=== Sezione del documento ===
Parallelamente all’arrivo dei manifestanti al Cairo, un convoglio di migliaia di persone era partito via terra dall’Algeria, attraversando la Tunisia e la Libia Occidentale. Il convoglio “Sumoud” (convoglio della Costanza) doveva raggiungere l’Egitto entro il 15 giugno per unirsi alla Marcia ma era bloccato sempre il 12 giugno nella città di Sirte dalle autorità della Libia orientale, legate all'Egitto.
=== Dati estratti ===
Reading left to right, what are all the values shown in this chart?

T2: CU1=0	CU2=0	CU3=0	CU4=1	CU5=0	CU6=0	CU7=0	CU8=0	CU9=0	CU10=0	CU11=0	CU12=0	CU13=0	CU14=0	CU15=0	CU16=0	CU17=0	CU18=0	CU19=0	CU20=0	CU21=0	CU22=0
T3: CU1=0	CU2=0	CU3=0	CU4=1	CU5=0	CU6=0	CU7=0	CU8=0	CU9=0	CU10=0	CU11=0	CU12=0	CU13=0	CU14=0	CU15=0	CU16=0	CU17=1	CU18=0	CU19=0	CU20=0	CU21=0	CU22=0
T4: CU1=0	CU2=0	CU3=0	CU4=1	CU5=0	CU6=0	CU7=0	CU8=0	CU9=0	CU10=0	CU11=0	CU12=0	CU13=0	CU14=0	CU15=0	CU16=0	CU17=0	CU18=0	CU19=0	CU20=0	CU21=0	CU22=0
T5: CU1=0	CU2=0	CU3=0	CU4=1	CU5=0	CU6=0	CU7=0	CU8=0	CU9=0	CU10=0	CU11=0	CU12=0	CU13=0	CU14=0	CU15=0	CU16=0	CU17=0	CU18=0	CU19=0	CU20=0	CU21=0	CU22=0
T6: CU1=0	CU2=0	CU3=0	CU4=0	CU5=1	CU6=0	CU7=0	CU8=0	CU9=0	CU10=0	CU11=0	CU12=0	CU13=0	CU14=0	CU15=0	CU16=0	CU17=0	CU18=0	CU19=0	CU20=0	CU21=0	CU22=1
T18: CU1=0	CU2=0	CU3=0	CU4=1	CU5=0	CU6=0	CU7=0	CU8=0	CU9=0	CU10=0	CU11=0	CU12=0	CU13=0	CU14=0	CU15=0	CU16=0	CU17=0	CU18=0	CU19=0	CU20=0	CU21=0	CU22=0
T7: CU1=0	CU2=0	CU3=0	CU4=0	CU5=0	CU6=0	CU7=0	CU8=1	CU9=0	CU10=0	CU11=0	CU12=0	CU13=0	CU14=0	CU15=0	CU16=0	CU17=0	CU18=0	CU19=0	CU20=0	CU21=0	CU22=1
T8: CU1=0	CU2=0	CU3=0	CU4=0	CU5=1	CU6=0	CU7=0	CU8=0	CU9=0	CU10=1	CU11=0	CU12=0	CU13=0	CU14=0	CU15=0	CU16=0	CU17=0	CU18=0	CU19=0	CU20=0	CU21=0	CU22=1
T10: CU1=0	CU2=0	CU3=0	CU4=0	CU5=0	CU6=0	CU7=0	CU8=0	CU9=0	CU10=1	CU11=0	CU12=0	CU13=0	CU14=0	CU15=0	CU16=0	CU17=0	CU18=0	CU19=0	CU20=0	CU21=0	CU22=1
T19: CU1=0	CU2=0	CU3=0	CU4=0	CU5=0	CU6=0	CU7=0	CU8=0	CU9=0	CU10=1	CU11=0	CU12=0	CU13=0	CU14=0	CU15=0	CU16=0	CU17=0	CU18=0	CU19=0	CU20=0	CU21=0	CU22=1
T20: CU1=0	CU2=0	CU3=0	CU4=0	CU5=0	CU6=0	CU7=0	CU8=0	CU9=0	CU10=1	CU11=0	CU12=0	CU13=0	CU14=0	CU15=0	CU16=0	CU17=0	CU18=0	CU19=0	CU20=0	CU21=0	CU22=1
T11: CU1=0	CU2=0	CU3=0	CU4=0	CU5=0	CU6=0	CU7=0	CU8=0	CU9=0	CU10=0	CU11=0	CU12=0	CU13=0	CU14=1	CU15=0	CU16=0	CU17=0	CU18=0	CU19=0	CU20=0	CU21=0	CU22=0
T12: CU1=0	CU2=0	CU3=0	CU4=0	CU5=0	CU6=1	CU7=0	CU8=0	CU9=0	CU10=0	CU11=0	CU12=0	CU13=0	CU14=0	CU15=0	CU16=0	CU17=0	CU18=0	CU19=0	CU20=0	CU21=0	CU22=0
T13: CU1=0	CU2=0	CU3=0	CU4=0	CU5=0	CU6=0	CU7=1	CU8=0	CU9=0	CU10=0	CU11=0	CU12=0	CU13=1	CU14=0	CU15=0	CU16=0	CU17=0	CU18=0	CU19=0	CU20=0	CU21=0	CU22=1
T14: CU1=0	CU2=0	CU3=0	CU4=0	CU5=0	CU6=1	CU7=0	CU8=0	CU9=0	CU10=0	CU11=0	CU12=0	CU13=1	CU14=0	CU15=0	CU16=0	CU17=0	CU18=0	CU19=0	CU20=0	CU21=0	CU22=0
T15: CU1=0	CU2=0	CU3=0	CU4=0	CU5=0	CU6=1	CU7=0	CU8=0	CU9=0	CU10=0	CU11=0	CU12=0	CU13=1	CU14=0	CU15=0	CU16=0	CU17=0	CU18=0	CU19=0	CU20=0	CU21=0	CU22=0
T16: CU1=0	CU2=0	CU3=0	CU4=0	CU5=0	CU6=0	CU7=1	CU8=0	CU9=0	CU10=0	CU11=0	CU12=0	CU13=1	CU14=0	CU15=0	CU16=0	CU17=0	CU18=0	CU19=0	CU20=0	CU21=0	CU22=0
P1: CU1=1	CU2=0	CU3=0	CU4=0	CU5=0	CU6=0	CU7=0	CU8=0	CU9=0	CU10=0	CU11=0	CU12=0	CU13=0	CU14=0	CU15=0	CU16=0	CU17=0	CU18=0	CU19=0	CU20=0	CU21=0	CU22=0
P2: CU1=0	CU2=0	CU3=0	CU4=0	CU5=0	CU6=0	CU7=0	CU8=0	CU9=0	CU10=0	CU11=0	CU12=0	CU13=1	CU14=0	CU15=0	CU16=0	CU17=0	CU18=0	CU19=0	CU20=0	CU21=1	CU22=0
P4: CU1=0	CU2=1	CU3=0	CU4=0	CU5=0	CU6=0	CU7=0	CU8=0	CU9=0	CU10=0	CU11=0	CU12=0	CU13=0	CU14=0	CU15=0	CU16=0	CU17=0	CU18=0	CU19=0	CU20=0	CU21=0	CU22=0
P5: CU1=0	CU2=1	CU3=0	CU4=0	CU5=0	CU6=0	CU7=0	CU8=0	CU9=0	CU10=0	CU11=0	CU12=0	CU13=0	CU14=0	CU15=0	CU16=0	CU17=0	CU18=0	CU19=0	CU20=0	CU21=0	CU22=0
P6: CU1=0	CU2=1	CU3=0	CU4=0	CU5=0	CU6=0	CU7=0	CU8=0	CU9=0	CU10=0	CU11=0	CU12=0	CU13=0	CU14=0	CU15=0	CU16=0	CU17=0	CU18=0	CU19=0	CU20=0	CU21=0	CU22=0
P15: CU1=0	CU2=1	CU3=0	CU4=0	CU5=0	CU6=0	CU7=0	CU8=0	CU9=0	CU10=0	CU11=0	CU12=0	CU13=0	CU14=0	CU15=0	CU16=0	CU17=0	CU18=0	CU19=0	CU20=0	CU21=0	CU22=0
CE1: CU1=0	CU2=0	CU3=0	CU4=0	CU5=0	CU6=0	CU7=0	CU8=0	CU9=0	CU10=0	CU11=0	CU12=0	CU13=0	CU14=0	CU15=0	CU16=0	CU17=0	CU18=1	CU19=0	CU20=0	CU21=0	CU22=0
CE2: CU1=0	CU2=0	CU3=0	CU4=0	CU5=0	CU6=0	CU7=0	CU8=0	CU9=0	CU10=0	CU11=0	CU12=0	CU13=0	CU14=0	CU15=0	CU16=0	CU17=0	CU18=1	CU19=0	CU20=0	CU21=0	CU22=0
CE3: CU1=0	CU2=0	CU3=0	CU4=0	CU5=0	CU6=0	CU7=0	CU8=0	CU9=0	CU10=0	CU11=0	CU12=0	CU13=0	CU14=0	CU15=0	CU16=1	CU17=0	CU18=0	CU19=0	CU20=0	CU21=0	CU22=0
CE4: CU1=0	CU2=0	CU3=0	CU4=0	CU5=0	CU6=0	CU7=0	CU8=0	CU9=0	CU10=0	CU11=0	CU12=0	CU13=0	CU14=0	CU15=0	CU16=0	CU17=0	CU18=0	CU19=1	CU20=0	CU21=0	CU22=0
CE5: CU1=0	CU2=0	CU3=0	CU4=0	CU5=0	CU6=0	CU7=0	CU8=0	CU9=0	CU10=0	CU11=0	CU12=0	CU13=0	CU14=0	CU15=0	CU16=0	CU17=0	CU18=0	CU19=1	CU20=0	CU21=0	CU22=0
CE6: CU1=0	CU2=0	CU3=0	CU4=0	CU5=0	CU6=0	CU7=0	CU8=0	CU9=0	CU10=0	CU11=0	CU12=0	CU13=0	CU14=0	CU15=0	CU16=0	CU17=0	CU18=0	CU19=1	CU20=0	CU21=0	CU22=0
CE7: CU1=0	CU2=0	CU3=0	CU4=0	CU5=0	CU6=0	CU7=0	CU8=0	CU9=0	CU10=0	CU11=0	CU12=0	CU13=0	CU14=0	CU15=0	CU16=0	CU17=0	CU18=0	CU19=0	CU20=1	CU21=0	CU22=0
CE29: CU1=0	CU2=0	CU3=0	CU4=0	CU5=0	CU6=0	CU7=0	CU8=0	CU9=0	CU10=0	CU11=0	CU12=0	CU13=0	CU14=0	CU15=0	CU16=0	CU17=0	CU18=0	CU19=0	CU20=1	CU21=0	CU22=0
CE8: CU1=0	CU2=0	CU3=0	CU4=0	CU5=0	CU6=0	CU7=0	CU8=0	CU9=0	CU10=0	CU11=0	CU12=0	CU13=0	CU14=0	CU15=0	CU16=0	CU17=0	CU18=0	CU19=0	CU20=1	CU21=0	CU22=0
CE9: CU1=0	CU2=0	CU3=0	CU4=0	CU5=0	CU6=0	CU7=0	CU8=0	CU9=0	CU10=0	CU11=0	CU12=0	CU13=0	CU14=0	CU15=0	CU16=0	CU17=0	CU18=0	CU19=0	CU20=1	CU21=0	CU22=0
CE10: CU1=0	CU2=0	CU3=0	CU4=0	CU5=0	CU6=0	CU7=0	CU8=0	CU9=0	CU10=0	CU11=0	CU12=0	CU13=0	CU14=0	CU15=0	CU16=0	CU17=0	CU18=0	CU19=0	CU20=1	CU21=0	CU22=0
===
Il tuo obiettivo: Indica in quale città, secondo la sezione del documento, è stato bloccato il convoglio "Sumoud".

Risultato: A Sirte.